PRIVACY POLICY

April 2024

 

1. Data controller

Oy Indicia Ab

Mailing and business address: c/o Mesta Coworking, Mechelininkatu 19 lh. 63

00100 HELSINKI

Tel: 09-3158 9141

 

2. Data protection contact person

Contact regarding data protection matters is requested to be sent by e-mail to office@indicia.fi.

 

3. Grounds and purpose of personal data processing

The processing of customers’ personal data is based on the assignment agreement between the Registrar Holder and the customer. Personal data is used to manage, monitor and develop the customer relationship and to implement communication and marketing related to the customer relationship.

The processing of personal data of potential customers is based on the legitimate interest of the Registrar Holder. Personal data of potential customers is used for communication and marketing.

In addition, personal data is processed to comply with the obligations laid down in the law, such as accounting, preventing money laundering and combating terrorist financing.

 

4. Data content of the register

Main information of the register:

 

Name of the company

Business ID

The name of the person

The person’s address information

The person’s social media account address

Email address

Telephone number

Personal identification number

Information related to payment and invoicing.

 

5. Regular sources of information

The main sources of information are the Customer himself, in the case of the company the contact person of the company, and public sources of information such as social media.

Information can also be collected from authorities or other third parties within the limits allowed by the applicable legislation for the purposes described in this registration statement.

 

6. Data retention periods

Personal data is stored only as long as it is needed for the purpose for which it was collected and processed, or as long as the law and regulations require it. The information will be deleted within a reasonable time after it has become unnecessary to store it.

The information related to the customer relationship is deleted within 10 years after the end of the customer relationship. Information related to identification will be deleted within 5 years of identification.

 

7. Regular disclosures of information

The information in the register is only available to the Data controller.

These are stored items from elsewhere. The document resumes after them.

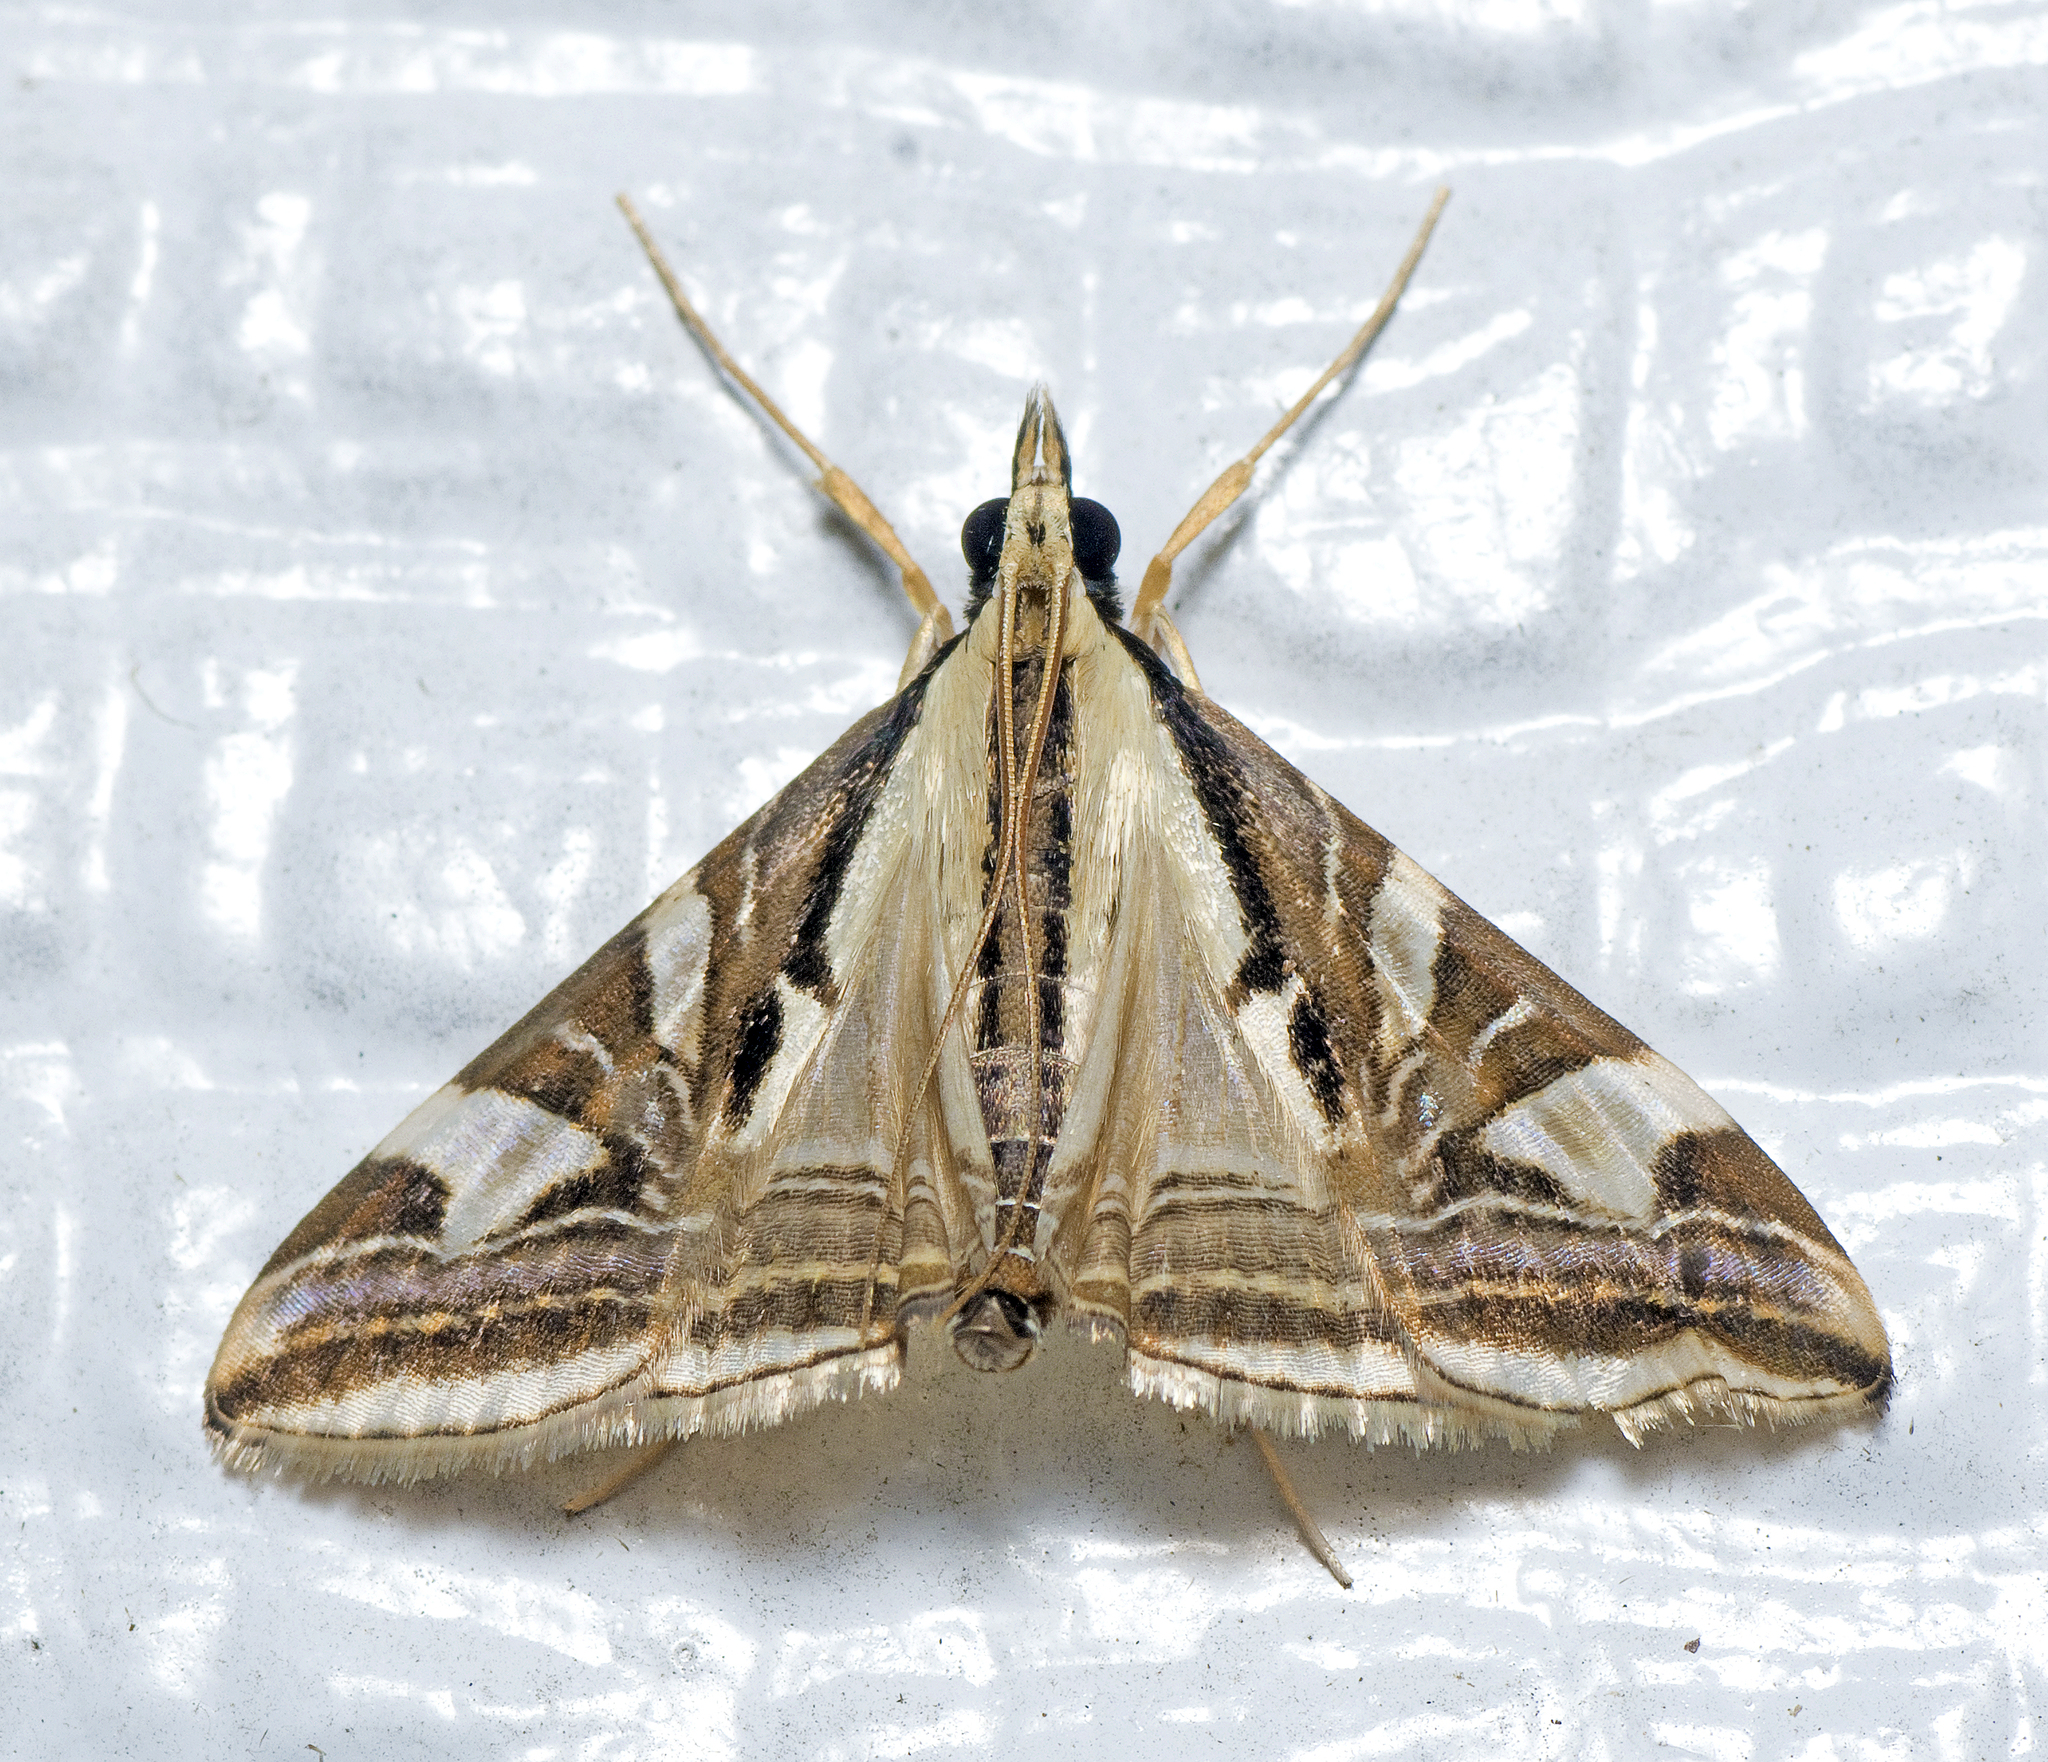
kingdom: Animalia
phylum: Arthropoda
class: Insecta
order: Lepidoptera
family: Crambidae
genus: Agrioglypta
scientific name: Agrioglypta excelsalis
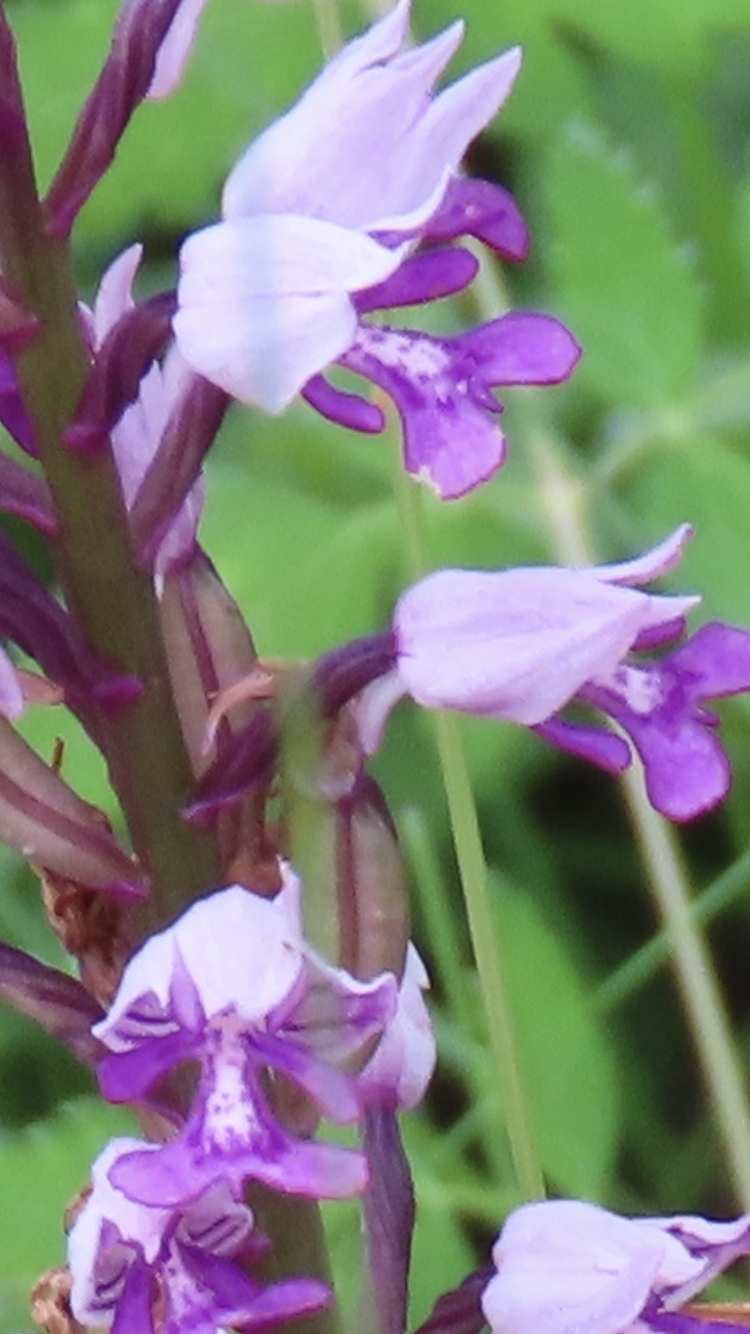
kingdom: Plantae
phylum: Tracheophyta
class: Liliopsida
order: Asparagales
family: Orchidaceae
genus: Orchis
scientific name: Orchis militaris
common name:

As a general rule, the information in the register is not disclosed to external parties, except when required by law. The Data controller has contracts with certain service providers who, as part of the service they offer, can process personal data on our behalf.

Appropriate agreements have been made with service providers to ensure appropriate processing of personal data in these situations.

The Data controller’s personal data will be destroyed at the user’s request, unless legislation, a contractual matter or the provision of services to the person prevents the deletion of the data.

 

8. Transfer of data outside the EU or the EEA

In principle, the data in the register is not transferred outside the EU or the European Economic Area. If necessary, the Data controller may use subcontractors located outside the EU to process personal data, in compliance with the EU Commission’s data protection level equivalence decisions or the protective measures required by the EU General Data Protection Regulation.

 

9. The rights of the data subject related to the processing of personal data

The registered person has the right to check what information has been stored about him or her. The use of the right is free of charge. The customer has the right to request that incorrect information about him or her be corrected. In addition, the customer has the right to request the deletion of information concerning him or her or to request the restriction of processing on the basis of the law.

The customer has the right to receive his or her personal data in a machine-readable format. The registered person has the right to file a complaint with the competent supervisory authority.